» **Work request**
Print all entries below exactly, without images.
§ §
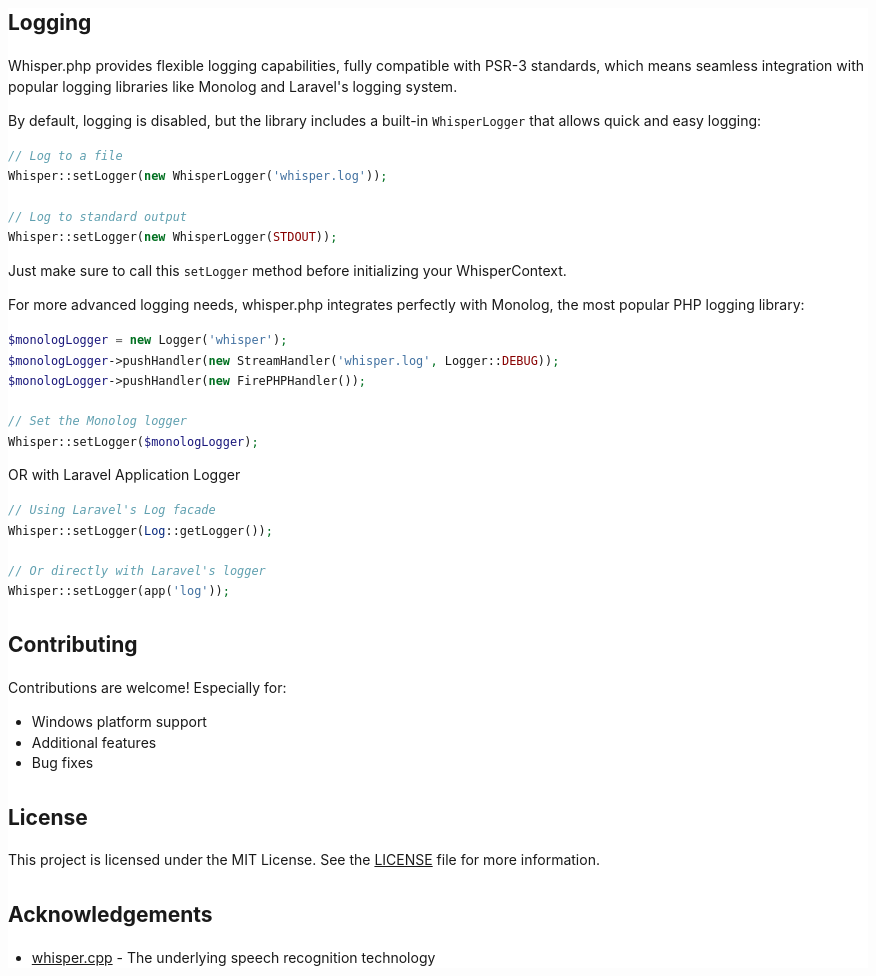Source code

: ## Logging

Whisper.php provides flexible logging capabilities, fully compatible with PSR-3 standards, which means seamless
integration with popular logging libraries like Monolog and Laravel's logging system.

By default, logging is disabled, but the library includes a built-in `WhisperLogger` that allows quick and easy logging:

```php
// Log to a file
Whisper::setLogger(new WhisperLogger('whisper.log'));

// Log to standard output
Whisper::setLogger(new WhisperLogger(STDOUT));
```

Just make sure to call this `setLogger` method before initializing your WhisperContext.

For more advanced logging needs, whisper.php integrates perfectly with Monolog, the most popular PHP logging library:

```php
$monologLogger = new Logger('whisper');
$monologLogger->pushHandler(new StreamHandler('whisper.log', Logger::DEBUG));
$monologLogger->pushHandler(new FirePHPHandler());

// Set the Monolog logger
Whisper::setLogger($monologLogger);
```

OR with Laravel Application Logger

```php
// Using Laravel's Log facade
Whisper::setLogger(Log::getLogger());

// Or directly with Laravel's logger
Whisper::setLogger(app('log'));
```

## Contributing

Contributions are welcome! Especially for:

- Windows platform support
- Additional features
- Bug fixes

## License

This project is licensed under the MIT License. See
the [LICENSE](https://github.com/codewithkyrian/whisper.php/blob/main/LICENSE) file for more information.

## Acknowledgements

- [whisper.cpp](https://github.com/ggerganov/whisper.cpp) - The underlying speech recognition technology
§ §
» **Answer area**
Source code

: ## Logging

Whisper.php provides flexible logging capabilities, fully compatible with PSR-3 standards, which means seamless
integration with popular logging libraries like Monolog and Laravel's logging system.

By default, logging is disabled, but the library includes a built-in `WhisperLogger` that allows quick and easy logging:

```php
// Log to a file
Whisper::setLogger(new WhisperLogger('whisper.log'));

// Log to standard output
Whisper::setLogger(new WhisperLogger(STDOUT));
```

Just make sure to call this `setLogger` method before initializing your WhisperContext.

For more advanced logging needs, whisper.php integrates perfectly with Monolog, the most popular PHP logging library:

```php
$monologLogger = new Logger('whisper');
$monologLogger->pushHandler(new StreamHandler('whisper.log', Logger::DEBUG));
$monologLogger->pushHandler(new FirePHPHandler());

// Set the Monolog logger
Whisper::setLogger($monologLogger);
```

OR with Laravel Application Logger

```php
// Using Laravel's Log facade
Whisper::setLogger(Log::getLogger());

// Or directly with Laravel's logger
Whisper::setLogger(app('log'));
```

## Contributing

Contributions are welcome! Especially for:

- Windows platform support
- Additional features
- Bug fixes

## License

This project is licensed under the MIT License. See
the [LICENSE](https://github.com/codewithkyrian/whisper.php/blob/main/LICENSE) file for more information.

## Acknowledgements

- [whisper.cpp](https://github.com/ggerganov/whisper.cpp) - The underlying speech recognition technology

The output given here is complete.